• [Quoted passage]:
The interaction between the ${\tilde{S}}_{\lambda }$ and ${\widetilde{g_{\theta }}}_{\lambda }$ events contributes significantly to the positive value of $-<{\tilde{S}}_3{\widetilde{g_{\theta }}}_3^2>$ in the scalar gradient production (see Table 6). To further understand the large differences among the three contributions to the scalar gradient production, the joint probability density function (PDF) between ${\tilde{S}}_{\lambda }^{\prime }$ and ${\widetilde{g_{\theta }}}_{\lambda }^{2\prime }$ was evaluated. The PDF of ${\widetilde{g_{\theta }}}_{\lambda }^{2\prime }$ exhibited a high positive skewness. Similar to ${\tilde{\omega }}_{\lambda }^{2\prime }$, the joint PDF of ${\tilde{S}}_{\lambda }^{\prime }$ and ${\widetilde{g_{\theta }}}_{\lambda }^{2\prime }$ was evaluated by varying the interval for ${\widetilde{g_{\theta }}}_{\lambda }^{2\prime }$ between $-1$ and 7, and the interval for ${\tilde{S}}_{\lambda }^{\prime }$ between $-15$ and 15. From the normalized joint PDF, the quadrant contributions to each component of $C_{{\tilde{S}}_{\lambda }^{\prime }{\widetilde{g_{\theta }}}_{\lambda }^{2\prime }}$ were evaluated.

Table 10. Flow case A2: contributions to $C_{{\tilde{S}}_l^{\prime }{\widetilde{g_{\theta }}}_l^{2\prime }}$ from each quadrant, evaluated from the joint PDF between ${\tilde{S}}_l^{\prime }$ and ${\widetilde{g_{\theta }}}_l^{2\prime }$, evaluated for $\mathit{Sc}=1$.

$\mathit{\lambda }$	${\mathit{Q}}_{\mathit{I}}$	${\mathit{Q}}_{\mathit{II}}$	${\mathit{Q}}_{\mathit{III}}$	${\mathit{Q}}_{\mathit{IV}}$	${\mathit{C}}_{{\tilde{\mathit{S}}}_{\mathit{\lambda }}^{\prime }{\widetilde{{\mathit{g}}_{\mathit{\theta }}}}_{\mathit{\lambda }}^{2\prime }}$
1	$0.09681$	$-0.04055$	$0.07985$	$-0.06420$	$0.07199$
2	$0.05210$	$-0.06244$	$0.06388$	$-0.06714$	$-0.01360$
3	$0.03026$	$-0.10503$	$0.05949$	$-0.07886$	$-0.09414$

reveals that the distributions in the four quadrants are no longer equilibrated.

• [Work order 1]:
In the listing, rewrite everything from its first line down to the line containing "Question: Is green leafy tree at left above", replacing "white glossy sedan" with "white glossy coupe" and leaving every other word unchanged.

• [Material to process]:
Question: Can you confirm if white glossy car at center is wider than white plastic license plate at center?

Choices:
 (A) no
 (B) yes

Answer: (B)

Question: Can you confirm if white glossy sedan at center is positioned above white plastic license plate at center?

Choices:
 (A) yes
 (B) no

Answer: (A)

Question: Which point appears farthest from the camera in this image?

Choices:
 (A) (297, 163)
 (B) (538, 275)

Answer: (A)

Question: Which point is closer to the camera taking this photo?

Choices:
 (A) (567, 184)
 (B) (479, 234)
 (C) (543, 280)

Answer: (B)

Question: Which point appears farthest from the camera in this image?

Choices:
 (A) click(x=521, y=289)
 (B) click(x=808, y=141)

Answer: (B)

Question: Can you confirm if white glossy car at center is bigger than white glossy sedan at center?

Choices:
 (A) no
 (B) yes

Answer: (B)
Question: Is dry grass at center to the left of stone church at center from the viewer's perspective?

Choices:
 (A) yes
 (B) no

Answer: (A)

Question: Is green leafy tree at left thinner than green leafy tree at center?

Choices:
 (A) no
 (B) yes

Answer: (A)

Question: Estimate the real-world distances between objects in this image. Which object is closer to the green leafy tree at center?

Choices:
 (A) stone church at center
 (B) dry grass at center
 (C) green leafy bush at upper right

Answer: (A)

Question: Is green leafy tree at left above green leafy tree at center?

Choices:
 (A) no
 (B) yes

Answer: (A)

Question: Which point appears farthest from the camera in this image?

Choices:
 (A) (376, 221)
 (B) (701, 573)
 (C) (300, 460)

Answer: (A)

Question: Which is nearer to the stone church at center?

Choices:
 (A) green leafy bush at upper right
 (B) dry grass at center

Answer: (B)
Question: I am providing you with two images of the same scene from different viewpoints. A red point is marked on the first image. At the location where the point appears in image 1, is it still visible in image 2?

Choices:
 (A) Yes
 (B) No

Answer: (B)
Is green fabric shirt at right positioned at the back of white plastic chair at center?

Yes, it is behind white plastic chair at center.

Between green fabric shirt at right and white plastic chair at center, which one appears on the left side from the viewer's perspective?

• [Work order 2]:
Retype everything from "Table 10. Flow" down to "no longer equilibrated." in the passage on scalar gradient production.

• [Written answer 1]:
Question: Can you confirm if white glossy car at center is wider than white plastic license plate at center?

Choices:
 (A) no
 (B) yes

Answer: (B)

Question: Can you confirm if white glossy coupe at center is positioned above white plastic license plate at center?

Choices:
 (A) yes
 (B) no

Answer: (A)

Question: Which point appears farthest from the camera in this image?

Choices:
 (A) (297, 163)
 (B) (538, 275)

Answer: (A)

Question: Which point is closer to the camera taking this photo?

Choices:
 (A) (567, 184)
 (B) (479, 234)
 (C) (543, 280)

Answer: (B)

Question: Which point appears farthest from the camera in this image?

Choices:
 (A) click(x=521, y=289)
 (B) click(x=808, y=141)

Answer: (B)

Question: Can you confirm if white glossy car at center is bigger than white glossy coupe at center?

Choices:
 (A) no
 (B) yes

Answer: (B)
Question: Is dry grass at center to the left of stone church at center from the viewer's perspective?

Choices:
 (A) yes
 (B) no

Answer: (A)

Question: Is green leafy tree at left thinner than green leafy tree at center?

Choices:
 (A) no
 (B) yes

Answer: (A)

Question: Estimate the real-world distances between objects in this image. Which object is closer to the green leafy tree at center?

Choices:
 (A) stone church at center
 (B) dry grass at center
 (C) green leafy bush at upper right

Answer: (A)

Question: Is green leafy tree at left above green leafy tree at center?

• [Written answer 2]:
Table 10. Flow case A2: contributions to $C_{{\tilde{S}}_l^{\prime }{\widetilde{g_{\theta }}}_l^{2\prime }}$ from each quadrant, evaluated from the joint PDF between ${\tilde{S}}_l^{\prime }$ and ${\widetilde{g_{\theta }}}_l^{2\prime }$, evaluated for $\mathit{Sc}=1$.

$\mathit{\lambda }$	${\mathit{Q}}_{\mathit{I}}$	${\mathit{Q}}_{\mathit{II}}$	${\mathit{Q}}_{\mathit{III}}$	${\mathit{Q}}_{\mathit{IV}}$	${\mathit{C}}_{{\tilde{\mathit{S}}}_{\mathit{\lambda }}^{\prime }{\widetilde{{\mathit{g}}_{\mathit{\theta }}}}_{\mathit{\lambda }}^{2\prime }}$
1	$0.09681$	$-0.04055$	$0.07985$	$-0.06420$	$0.07199$
2	$0.05210$	$-0.06244$	$0.06388$	$-0.06714$	$-0.01360$
3	$0.03026$	$-0.10503$	$0.05949$	$-0.07886$	$-0.09414$

reveals that the distributions in the four quadrants are no longer equilibrated.